The medical expert called by the county to testify noted that Mr. J. had been compliant with psychotropic medications but Mr. J. stated he is “allergic” to them. In the expert’s opinion, Mr. J. is “mentally ill, dangerous, and is an appropriate subject for outpatient treatment, and that psychotropic medication would be therapeutically valuable to him.”
Deborah Spanic, Marquette 2004, is a guest writer for the State Bar of Wisconsin. She can be reached by email.
The expert further noted that, “Mr. J. continues to be a patient who has a history of improved behaviors when appropriately medicated and deterioration in the ability to function in the community when not appropriately medicated.”
Justice Daniel Kelly, in drafting the court’s opinion, noted that the state’s statutes provide for involuntary commitment when an individual is mentally ill, is a proper subject for treatment, and the individual is dangerous.
One of the ways the county can satisfy the “dangerousness” prong of the test when petitioning to extend a term of commitment is by showing “a substantial likelihood, based on the subject individual’s treatment record, that the individual would be a proper subject for treatment if treatment were withdrawn.”
In this case, Mr. J. did not dispute his mental illness or his dangerousness, only that he is a “proper subject for treatment.” The heart of his argument was that he does not believe he can be rehabilitated, and if he cannot be rehabilitated, then he cannot be a proper subject for treatment that is subject to an involuntary commitment order.
Mr. J. argued that the court’s definition of “rehabilitation” should be modified to only inquire into whether the treatment would “improve his disorder,” which by his definition, would mean that treatment would need to continually improve his condition until he experienced either a cure or a plateau beyond which no further improvement is possible. The court declined to do so.

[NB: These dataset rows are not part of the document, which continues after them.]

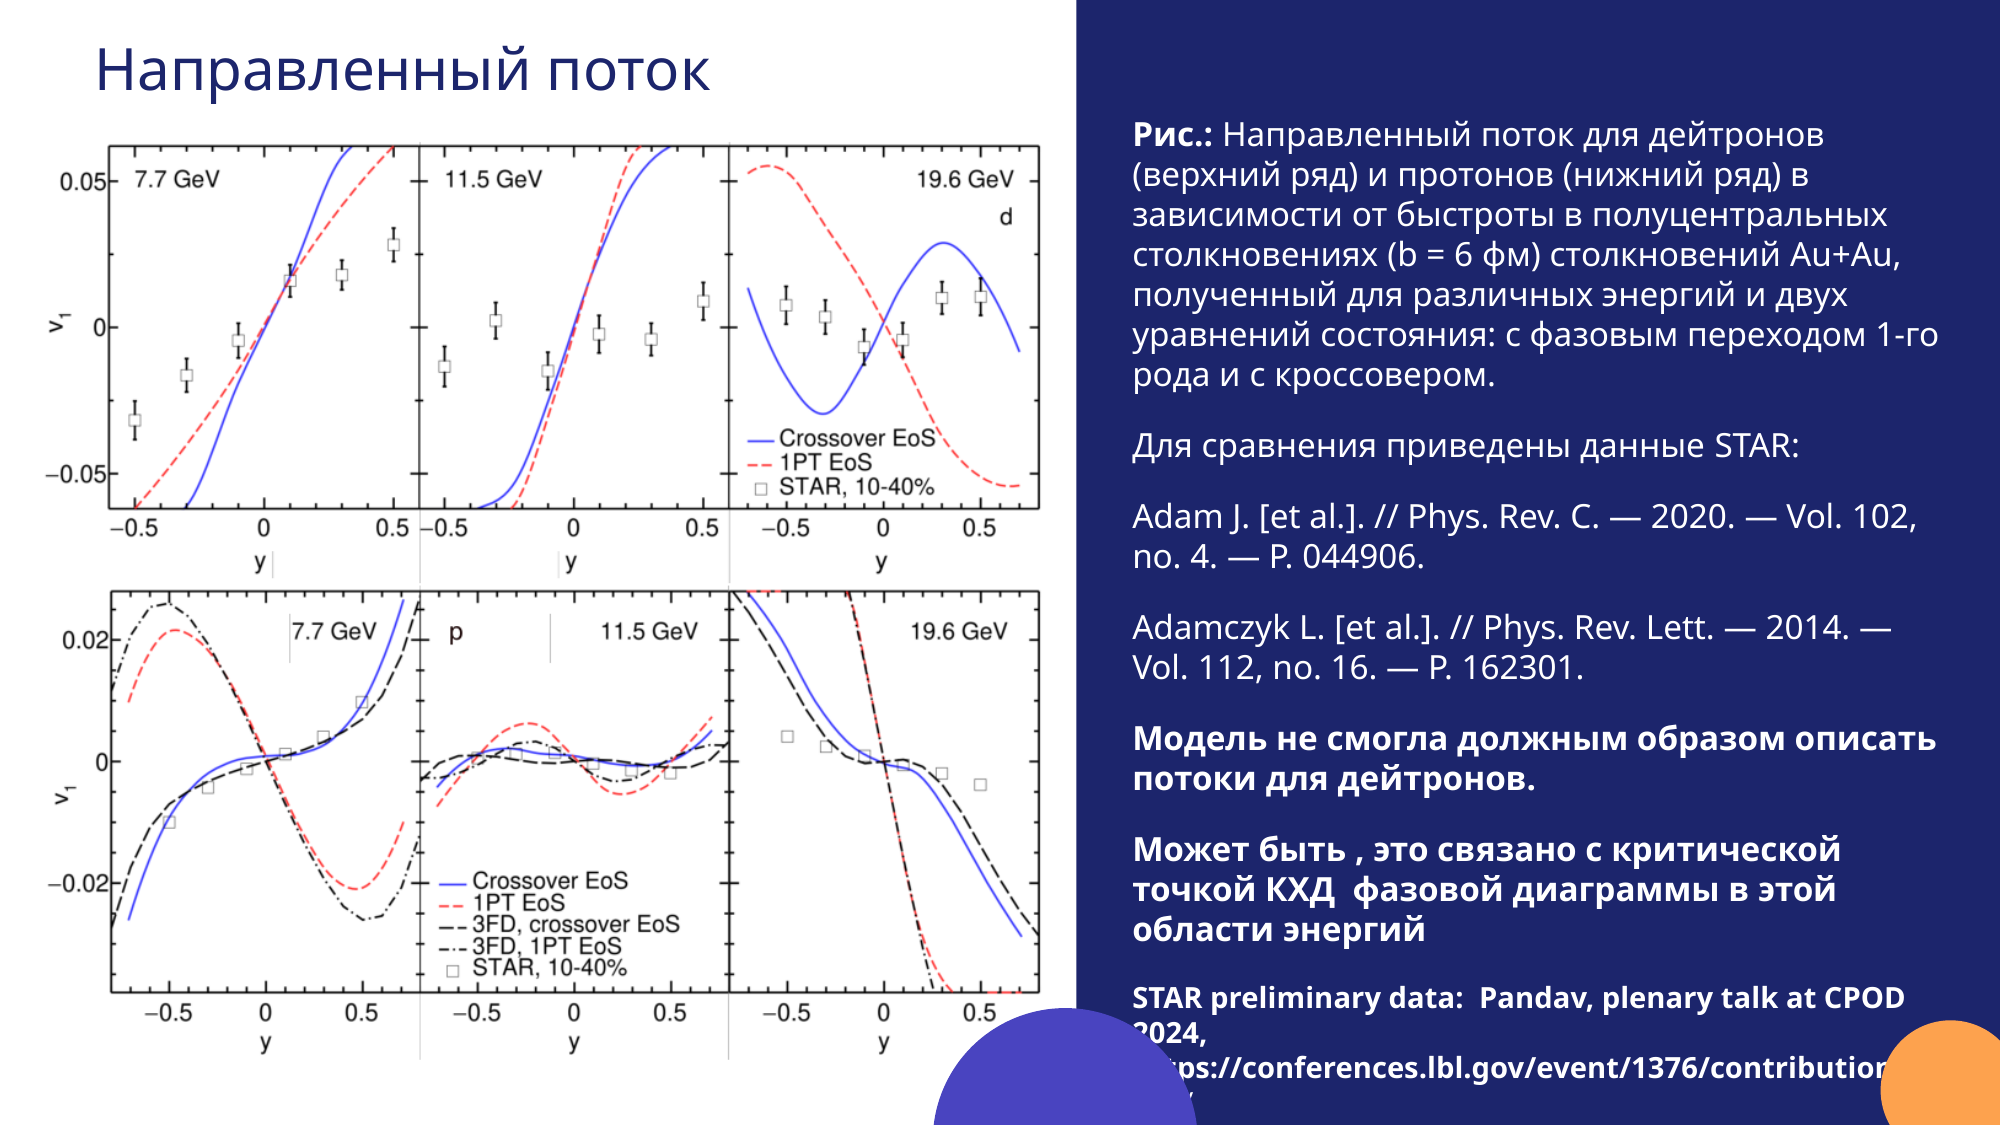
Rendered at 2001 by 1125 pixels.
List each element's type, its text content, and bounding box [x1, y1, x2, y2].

text_box [933, 1008, 1197, 1125]
picture [29, 135, 1066, 1071]
text_box Направленный поток [79, 24, 1871, 109]
text_box [1880, 1020, 2000, 1125]
text_box [1076, 0, 2000, 1125]
text_box Рис.: Направленный поток для дейтронов (верхний ряд) и протонов (нижний ряд) в зависимости от быстроты в полуцентральных столкновениях (b = 6 фм) столкновений Au+Au, полученный для различных энергий и двух уравнений состояния: с фазовым переходом 1-го рода и с кроссовером. Для сравнения приведены данные STAR: Adam J. [et al.]. // Phys. Rev. C. — 2020. — Vol. 102, no. 4. — P. 044906. Adamczyk L. [et al.]. // Phys. Rev. Lett. — 2014. — Vol. 112, no. 16. — P. 162301. Модель не смогла должным образом описать потоки для дейтронов. Может быть , это связано с критической точкой КХД фазовой диаграммы в этой области энергий STAR preliminary data: Pandav, plenary talk at CPOD 2024, https://conferences.lbl.gov/event/1376/contributions/8772/ [1117, 105, 1959, 1017]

Instead, Justice Kelly wrote, “[R]ehabilitation is not synonymous with cure. … An individual with an incurable physical or mental illness or disability may still be considered capable of rehabilitation and able to benefit from treatment in the sense that symptoms can be controlled and the ability to manage the illness ameliorated.”
“The uncontroverted facts show that Mr. J. has rehabilitative potential,” Justice Kelly noted. “[H]is treatment is so effective at controlling his symptoms that he can live in society while taking his treatment as an outpatient.”

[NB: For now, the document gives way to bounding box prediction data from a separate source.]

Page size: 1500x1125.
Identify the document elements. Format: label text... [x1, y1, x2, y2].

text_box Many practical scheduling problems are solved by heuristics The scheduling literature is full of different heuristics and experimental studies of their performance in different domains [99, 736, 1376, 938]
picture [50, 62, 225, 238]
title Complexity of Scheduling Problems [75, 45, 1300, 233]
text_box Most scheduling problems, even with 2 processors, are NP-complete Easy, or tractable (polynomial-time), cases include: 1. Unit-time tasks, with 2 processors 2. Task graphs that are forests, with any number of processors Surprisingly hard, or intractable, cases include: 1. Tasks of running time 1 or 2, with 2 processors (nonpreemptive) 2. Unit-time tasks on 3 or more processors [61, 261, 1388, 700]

In contrast, as the medical expert noted in the circuit court hearing, without treatment Mr. J.’s condition would inevitably decline to the point he would have to be confined so he could receive inpatient treatment.

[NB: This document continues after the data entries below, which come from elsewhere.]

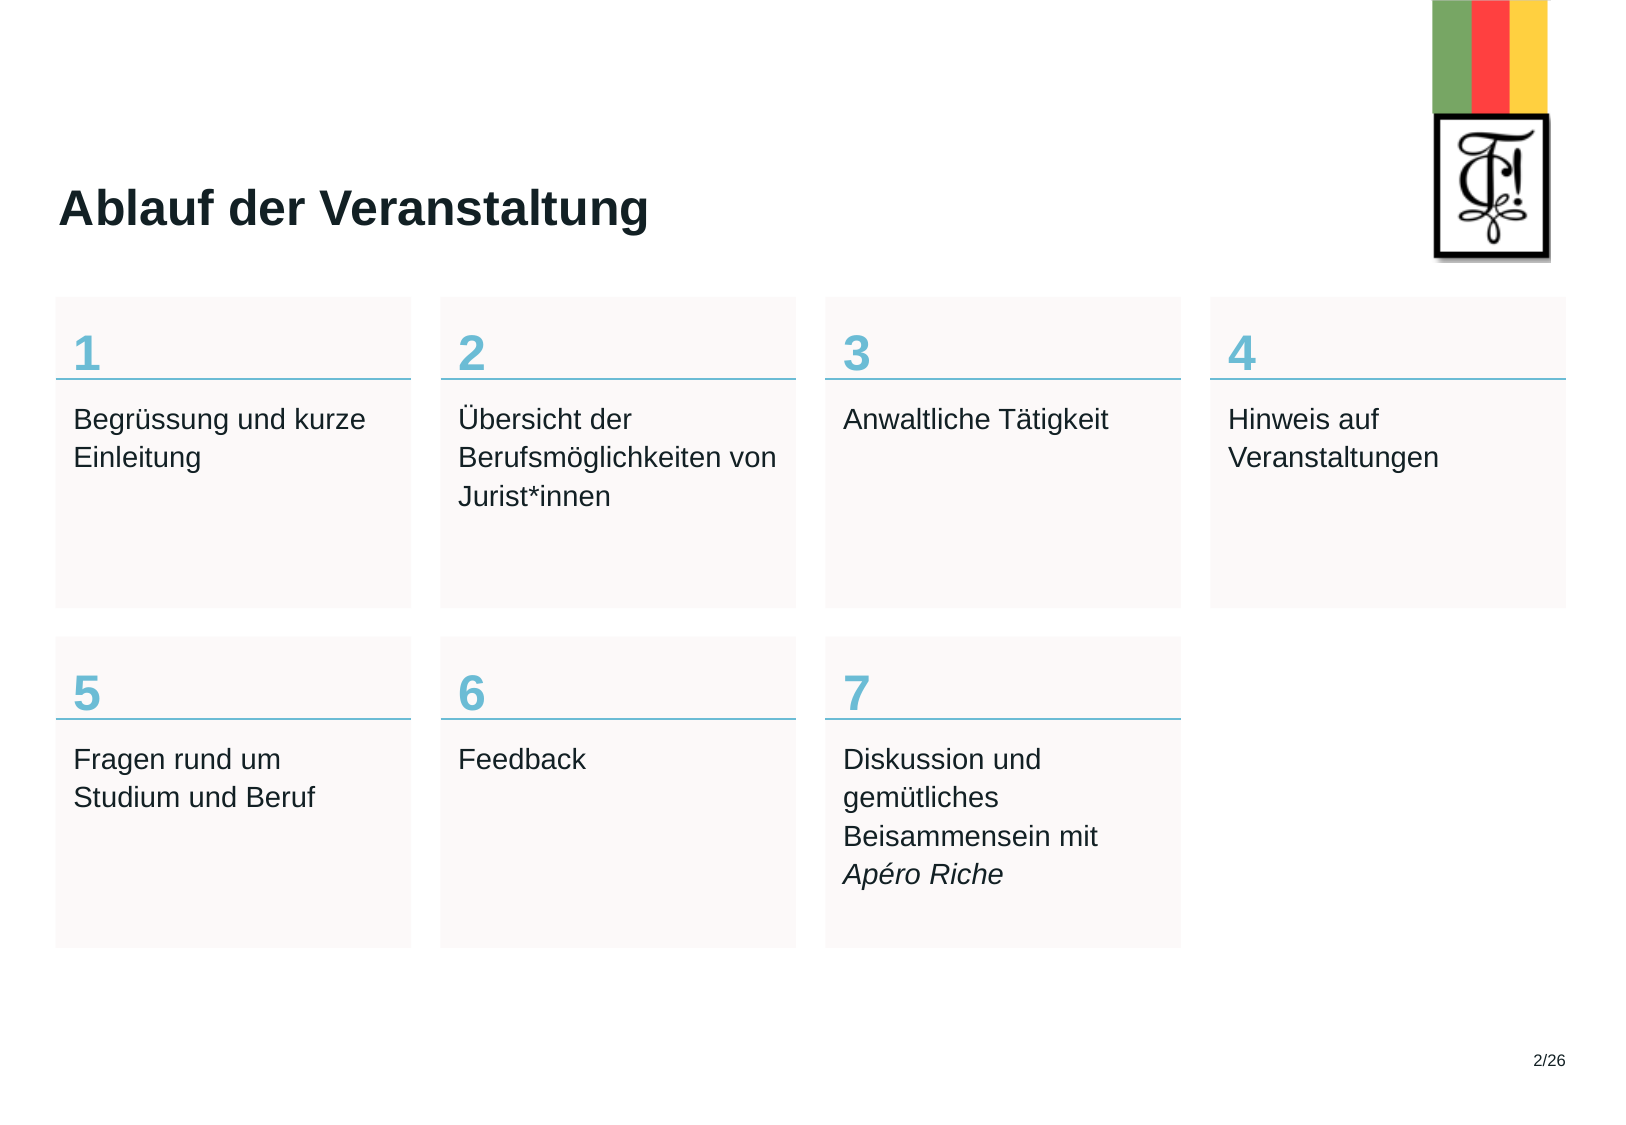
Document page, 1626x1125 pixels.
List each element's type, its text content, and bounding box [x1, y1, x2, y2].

picture [1431, 0, 1551, 263]
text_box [55, 636, 412, 948]
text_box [825, 296, 1181, 609]
title Ablauf der Veranstaltung [59, 177, 1169, 236]
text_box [825, 636, 1181, 948]
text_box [55, 296, 412, 609]
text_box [1210, 296, 1566, 609]
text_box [440, 296, 796, 609]
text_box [440, 636, 796, 948]
slide_number 2/26 [1491, 1045, 1566, 1074]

As a result, the supreme court concluded that if a treatment “controls symptoms to such a degree that withdrawing it would subject the patient to a more restrictive treatment alternative, then the treatment controls enough symptoms to establish the patient has rehabilitative potential.”
Justice Shirley Abrahamson wrote separately, joined by Justice Ann Walsh Bradley, noting problems with the court’s test for determining rehabilitative potential.
Mr. J. challenged the analytical framework, established in Helen E.F., 2012 WI 50, 340 Wis. 2d 500, 814 N.W.2d 179, which reviews whether treatment can control symptoms to the point that a patient is deemed to have rehabilitative potential.
Abrahamson noted that Mr. J. has been in committed under Ch. 51 for almost a decade. Ch. 51 are intended as short-term commitments, whereas Wis. Stat. chapter 55 governs commitments of persons with disabilities that are likely to be permanent.
“This distinction matters,” she wrote. “Although both provide for involuntary commitments, Chapter 55 contains numerous additional procedures and protections for an individual subject to a long-term commitment that Chapter 51 simply doesn't.”
“Unfortunately, the court maintains the confusing test it adopted in Helen E.F., failing to differentiate Chapter 51 commitments from Chapter 55 commitments.”
Justice Abrahamson suggested that the Wisconsin Legislature should “reassess the goals and intended scope of the two chapters.”